Inkscape SVG editing

I must add that Belgium has a very complex political system and maybe that is why they have over 400 municipalities.
To go from the border lines to paths I used a simple bucket fill in Inkscape. I think you lose some resolution in this process but for what I intend to do it's just important to get all the areas in the right place.
I found out that Inkscape has an Object Properties window (shift+ctrl+o if you're wondering) were you can change i.e. the Id and Title properties of an object in your SVG file. I had to use several .jpg maps which had the names of the municipalities on them and overlaid them with the empty SVG map.
This process cost me a couple of hours but I'm pleased with the result.
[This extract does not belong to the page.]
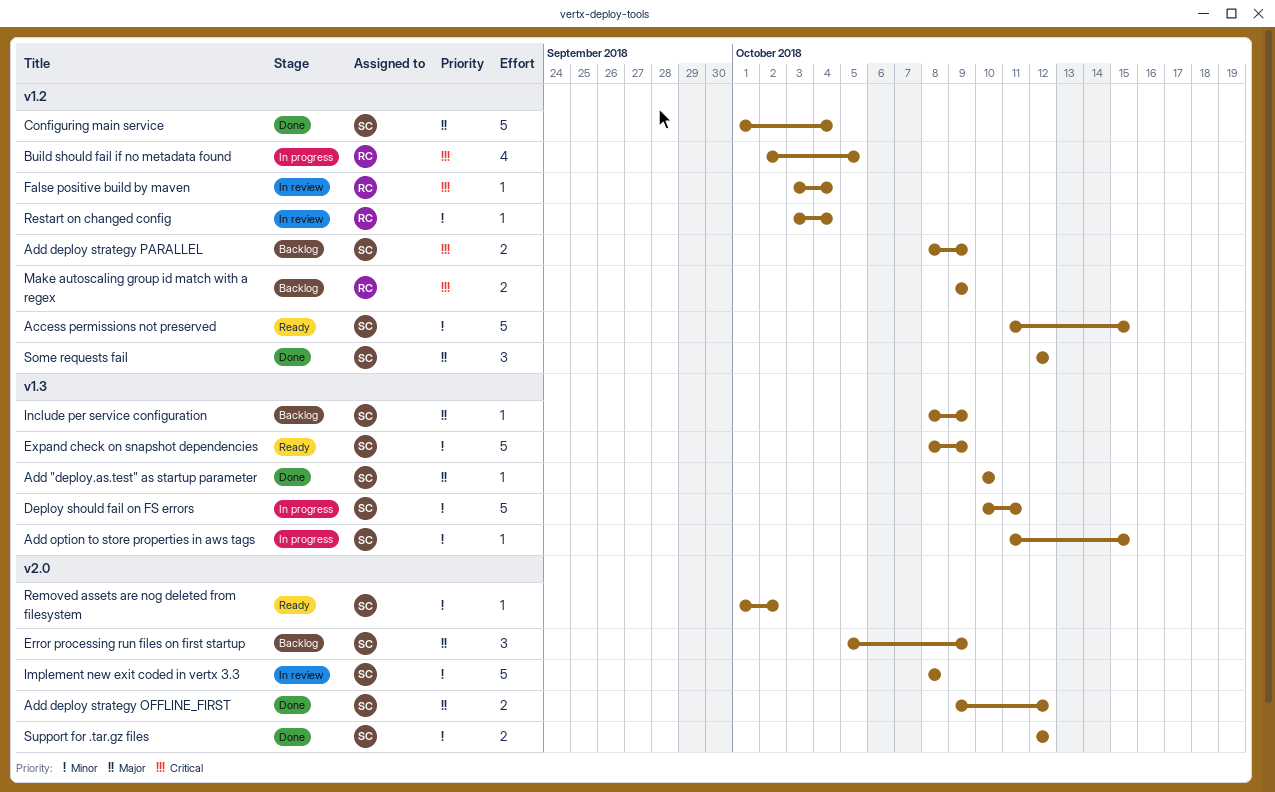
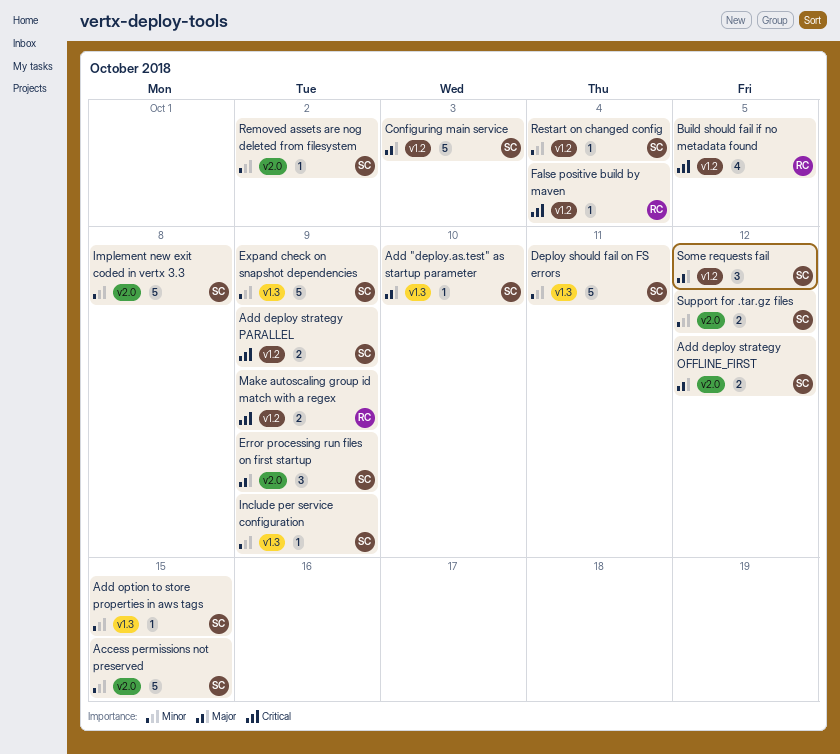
Access permissions not preserved, label: v1.2 -> v2.0
Configuring main service, due: Oct 4 -> Oct 3
Include per service configuration, priority: Major -> Minor
Restart on changed config, owner: RC -> SC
It's possible to put an SVG directly into a blog. If you go to the HMTL mode you can just paste the SVG code in your post and it should show in the final version. But if it's too big it doesn't seem to work. So to show the map I made I had to try something else that didn't involve making my own website. I chose JSFiddle, a nice website to allows to create an account and to try out HTML, Javascript, etc and to share it with other developers.
The map, as is, can be found here. In this version of the map every municipality is one path, where the Id name and the Title are filled in. So if you hover with your mouse over an area you can see it's name (Title).

Future Work

If you would want to color every path individually to make a choropleth you still need to do some work and I intend to do that.
One thing I would like to add to the map is the different regions that exist, the governments, the districts, etc.
I also need some data to visualize. The Belgian government has some sites where they share data, but for now I didn't find them that insightful.
When I've made some examples I hope to post them soon.